NYPD’s “Stop and Frisk” Found Unconstitutional, But Was This a Good Decision?

Yesterday, U.S. District Judge Shira Scheindlin ruled the New York Police Department’s “stop and frisk” procedure unconstitutional, indicating it amounted to “racial profiling.” Sounds like a solid win for the Fourth Amendment, right? Maybe not.

As Mayor Bloomberg explained:

As recently as 1990, New York City averaged more than six murders a day. Today, we’ve driven that down to less than one murder a day. If murder rates over the last 11 years had been the same as the previous 11 years, more than 7,300 people who today are alive would be dead.
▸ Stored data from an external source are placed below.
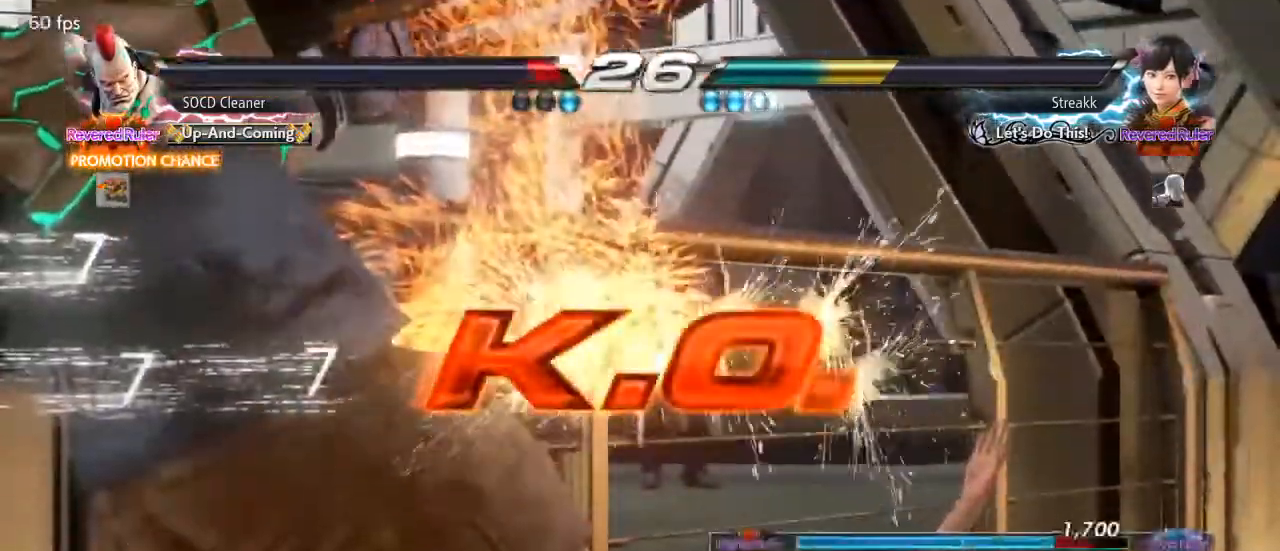
{"buttons": [], "events": [[167, "TRIANGLE", "up"], [233, "SQUARE", "up"]]}
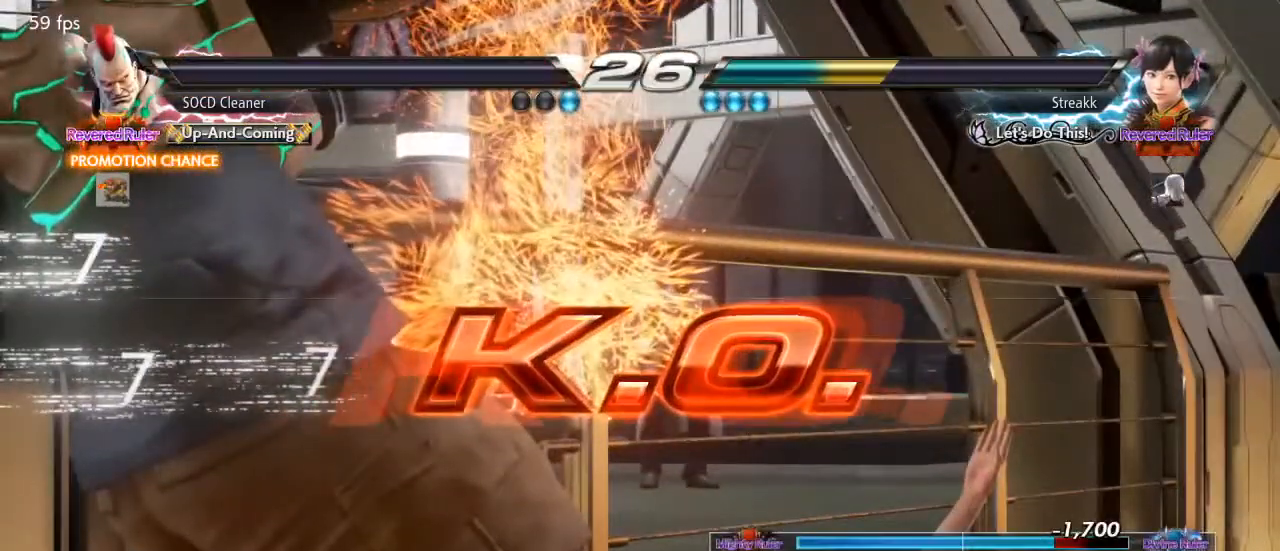
{"buttons": [], "events": []}
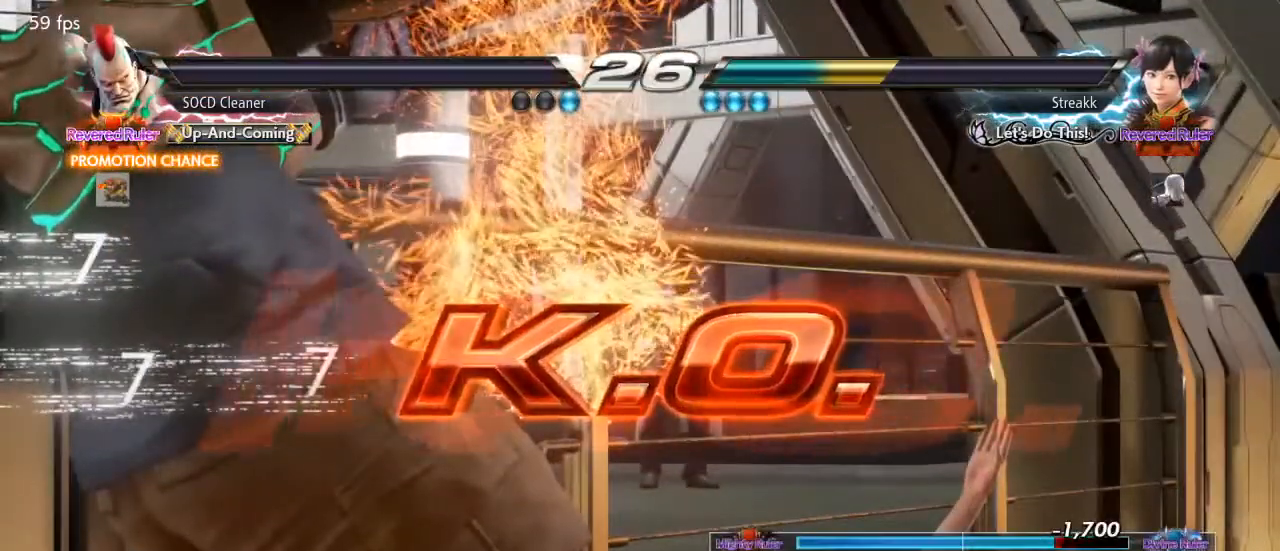
{"buttons": ["CROSS"], "events": [[167, "CROSS", "down"], [300, "CROSS", "up"], [400, "CROSS", "down"]]}
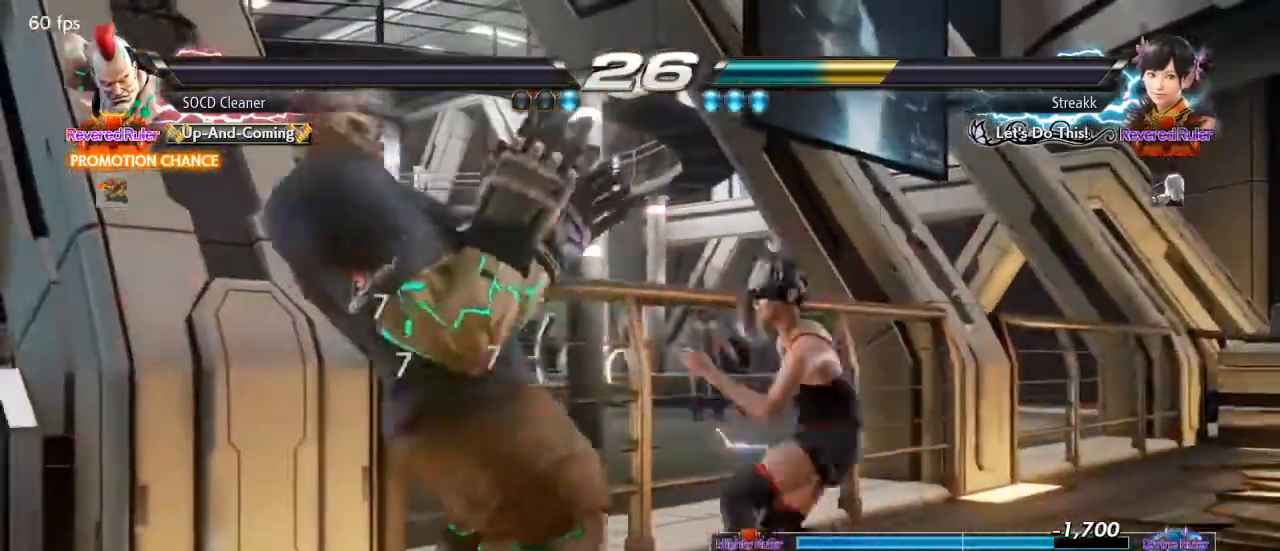
{"buttons": ["CROSS"], "events": [[67, "CROSS", "up"], [167, "CROSS", "down"], [300, "CROSS", "up"], [400, "CROSS", "down"]]}
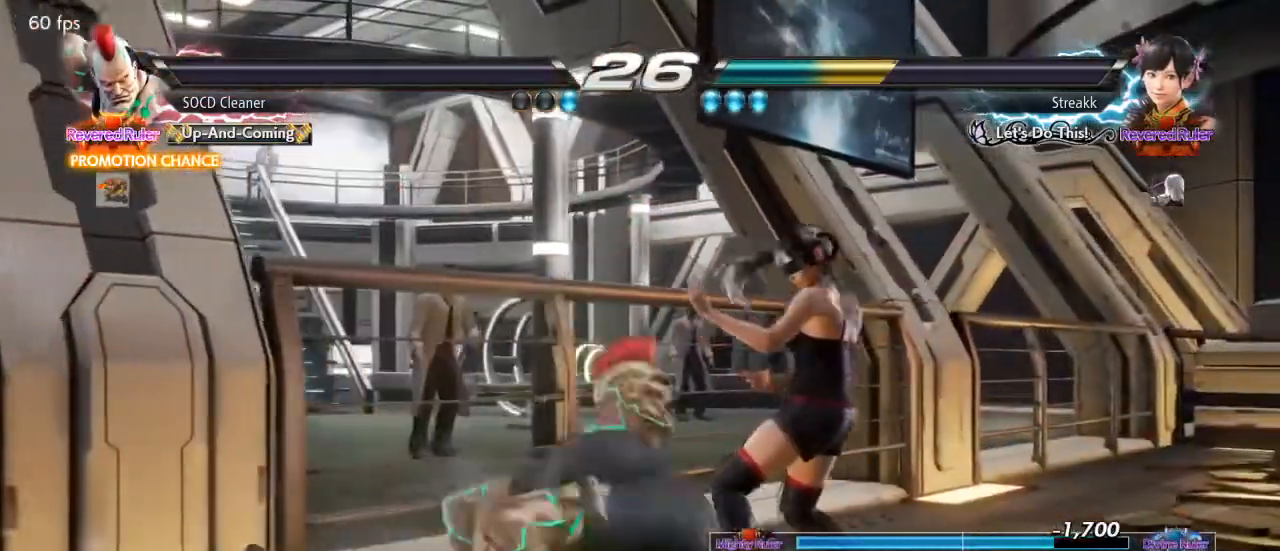
{"buttons": [], "events": [[33, "CROSS", "up"], [100, "CROSS", "down"], [233, "CROSS", "up"], [333, "CROSS", "down"], [467, "CROSS", "up"]]}
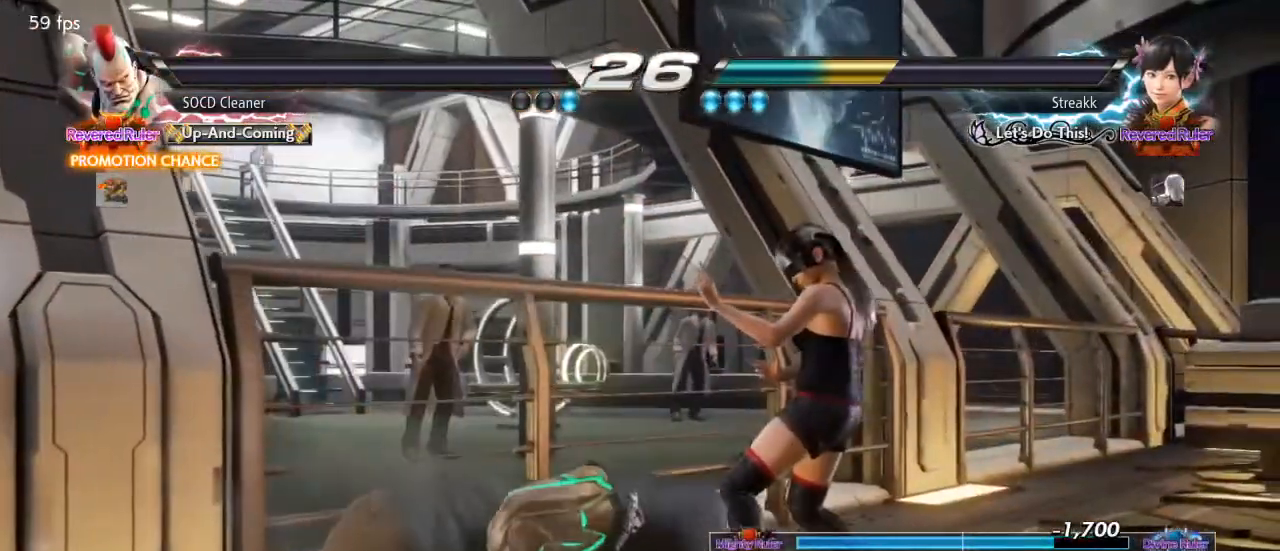
{"buttons": ["CROSS"], "events": [[67, "CROSS", "down"], [200, "CROSS", "up"], [300, "CROSS", "down"], [433, "CROSS", "up"], [500, "CROSS", "down"]]}
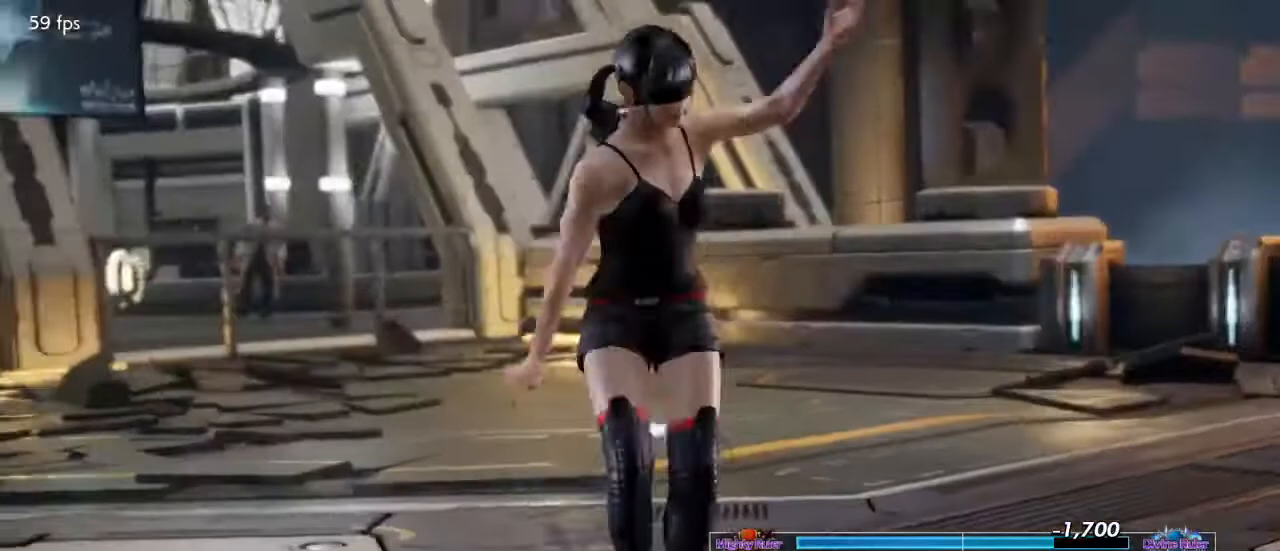
{"buttons": ["CROSS"], "events": [[167, "CROSS", "up"], [267, "CROSS", "down"], [400, "CROSS", "up"], [500, "CROSS", "down"]]}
Stop-Question-Frisk has helped us prevent those and other crimes from occurring — which has not only saved lives, it has helped us to reduce incarceration rates by 30 percent, even as incarceration rates in the rest of the nation have gone up.

Nonetheless, the New York Civil Liberties Union alleged that, “hundreds of thousands” of the over 5 million stops that occured since the programs implementation were, “illegal and discriminatory.” There is no evidence to suggest this is the case nor is there evidence to suggest that officers employ stop an frisk without probable cause or reasonable suspicion. 

According to Reuters, the numbers are as follows:

The number of stops rose to 685,724 in 2011 from 160,851 in 2003, with about half resulting in physical searches, a 2012 report by the New York Civil Liberties Union showed.

In 2011, there were more frisk searches of young black men than the total number of such men living in the city, the report found.

Only 1.8 percent of blacks and Latinos searched by the police in 2011 had weapons on them, compared with 3.8 percent of whites, the NYCLU report said.

But is this evidence of willful racial discrimination or “unreasonable” search and seizure? Bloomberg explained that the plaintiff’s own expert witness testified that 90 percent of stops were conducted lawfully and at least 5 percent more were likely also conducted lawfully. Heather MacDonald of the New York Post clarifies. Scheindlin, she explains, “believes that population ratios are the proper benchmark for measuring the legality of stop activity.” Essentially, “though whites and Asians commit less than 1 percent of violent crime in the 88th Precinct and less than 6 percent of all crime, according to Scheindlin 40 percent of all stops should be of whites and Asians, to match their representation in the local population.”

The ill-written decision (quite literally the most poorly written, constructed and reasoned federal decision I’ve ever read) veiled as a Fourth Amendment win, appears to be nothing more than political correctness brokering. Scheindlin ordered a monitor to oversee the NYPD’s procedural changes as well as a trial period where NYPD officers would be required to wear on-person cameras. 

Bloomberg argued, “People have a right to walk down the street without being targeted by the police — and we have a duty to uphold that right… But people also have a right to walk down the street without being killed or mugged.”

Bloomberg, who has properly earned the nickname, “Nanny Bloomberg” due to his infatuation with policies that restrict civil liberties, presents a false choice. ‘Surrender to gross Fourth Amendment violations or be murdered’ is not an honest discussion. The Fourth Amendment safeguards us from actions that would employ what’s seemingly effective over what’s clearly constitutional. Neither is it appropriate to use the Fourth Amendment to push baseless diversity initiatives. While Scheindlin’s motives are suspect, I’ll choose to err on the side of constitutionality over utility.